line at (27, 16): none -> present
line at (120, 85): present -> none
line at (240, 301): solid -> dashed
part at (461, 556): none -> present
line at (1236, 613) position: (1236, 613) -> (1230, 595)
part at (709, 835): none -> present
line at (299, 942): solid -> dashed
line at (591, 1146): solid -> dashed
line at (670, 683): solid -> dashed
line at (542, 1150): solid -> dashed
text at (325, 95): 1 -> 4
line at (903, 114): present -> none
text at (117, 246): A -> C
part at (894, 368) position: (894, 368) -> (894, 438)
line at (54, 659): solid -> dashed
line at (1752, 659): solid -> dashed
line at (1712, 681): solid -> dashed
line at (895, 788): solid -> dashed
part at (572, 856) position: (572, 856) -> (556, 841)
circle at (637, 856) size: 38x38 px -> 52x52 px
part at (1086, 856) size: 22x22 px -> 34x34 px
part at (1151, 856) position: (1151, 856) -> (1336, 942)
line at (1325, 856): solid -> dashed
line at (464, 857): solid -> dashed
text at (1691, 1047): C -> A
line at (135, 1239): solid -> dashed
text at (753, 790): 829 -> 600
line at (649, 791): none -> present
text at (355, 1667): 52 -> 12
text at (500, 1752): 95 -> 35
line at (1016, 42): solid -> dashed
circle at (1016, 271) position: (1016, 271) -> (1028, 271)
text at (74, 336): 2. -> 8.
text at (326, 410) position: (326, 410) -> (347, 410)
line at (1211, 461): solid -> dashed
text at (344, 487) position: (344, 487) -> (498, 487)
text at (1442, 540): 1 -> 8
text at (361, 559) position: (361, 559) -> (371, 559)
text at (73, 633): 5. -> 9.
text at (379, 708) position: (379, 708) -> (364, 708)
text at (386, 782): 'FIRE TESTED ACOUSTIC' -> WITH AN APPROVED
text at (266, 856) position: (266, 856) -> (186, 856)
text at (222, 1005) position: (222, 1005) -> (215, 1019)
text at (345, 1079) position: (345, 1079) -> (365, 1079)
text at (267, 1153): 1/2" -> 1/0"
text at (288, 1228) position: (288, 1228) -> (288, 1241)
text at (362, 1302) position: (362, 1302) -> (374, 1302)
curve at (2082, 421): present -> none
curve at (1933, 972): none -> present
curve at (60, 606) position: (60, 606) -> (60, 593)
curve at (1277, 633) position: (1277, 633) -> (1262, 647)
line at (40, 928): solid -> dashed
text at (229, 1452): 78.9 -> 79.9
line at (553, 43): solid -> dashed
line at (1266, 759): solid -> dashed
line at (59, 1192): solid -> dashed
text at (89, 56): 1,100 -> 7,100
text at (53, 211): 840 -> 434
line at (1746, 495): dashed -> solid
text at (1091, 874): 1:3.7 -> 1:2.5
# # # # #
• **Direction**: Copy every line of the data above verbatim, from the first entry through the last.

• **Solution to this problem**:
line at (27, 16): none -> present
line at (120, 85): present -> none
line at (240, 301): solid -> dashed
part at (461, 556): none -> present
line at (1236, 613) position: (1236, 613) -> (1230, 595)
part at (709, 835): none -> present
line at (299, 942): solid -> dashed
line at (591, 1146): solid -> dashed
line at (670, 683): solid -> dashed
line at (542, 1150): solid -> dashed
text at (325, 95): 1 -> 4
line at (903, 114): present -> none
text at (117, 246): A -> C
part at (894, 368) position: (894, 368) -> (894, 438)
line at (54, 659): solid -> dashed
line at (1752, 659): solid -> dashed
line at (1712, 681): solid -> dashed
line at (895, 788): solid -> dashed
part at (572, 856) position: (572, 856) -> (556, 841)
circle at (637, 856) size: 38x38 px -> 52x52 px
part at (1086, 856) size: 22x22 px -> 34x34 px
part at (1151, 856) position: (1151, 856) -> (1336, 942)
line at (1325, 856): solid -> dashed
line at (464, 857): solid -> dashed
text at (1691, 1047): C -> A
line at (135, 1239): solid -> dashed
text at (753, 790): 829 -> 600
line at (649, 791): none -> present
text at (355, 1667): 52 -> 12
text at (500, 1752): 95 -> 35
line at (1016, 42): solid -> dashed
circle at (1016, 271) position: (1016, 271) -> (1028, 271)
text at (74, 336): 2. -> 8.
text at (326, 410) position: (326, 410) -> (347, 410)
line at (1211, 461): solid -> dashed
text at (344, 487) position: (344, 487) -> (498, 487)
text at (1442, 540): 1 -> 8
text at (361, 559) position: (361, 559) -> (371, 559)
text at (73, 633): 5. -> 9.
text at (379, 708) position: (379, 708) -> (364, 708)
text at (386, 782): 'FIRE TESTED ACOUSTIC' -> WITH AN APPROVED
text at (266, 856) position: (266, 856) -> (186, 856)
text at (222, 1005) position: (222, 1005) -> (215, 1019)
text at (345, 1079) position: (345, 1079) -> (365, 1079)
text at (267, 1153): 1/2" -> 1/0"
text at (288, 1228) position: (288, 1228) -> (288, 1241)
text at (362, 1302) position: (362, 1302) -> (374, 1302)
curve at (2082, 421): present -> none
curve at (1933, 972): none -> present
curve at (60, 606) position: (60, 606) -> (60, 593)
curve at (1277, 633) position: (1277, 633) -> (1262, 647)
line at (40, 928): solid -> dashed
text at (229, 1452): 78.9 -> 79.9
line at (553, 43): solid -> dashed
line at (1266, 759): solid -> dashed
line at (59, 1192): solid -> dashed
text at (89, 56): 1,100 -> 7,100
text at (53, 211): 840 -> 434
line at (1746, 495): dashed -> solid
text at (1091, 874): 1:3.7 -> 1:2.5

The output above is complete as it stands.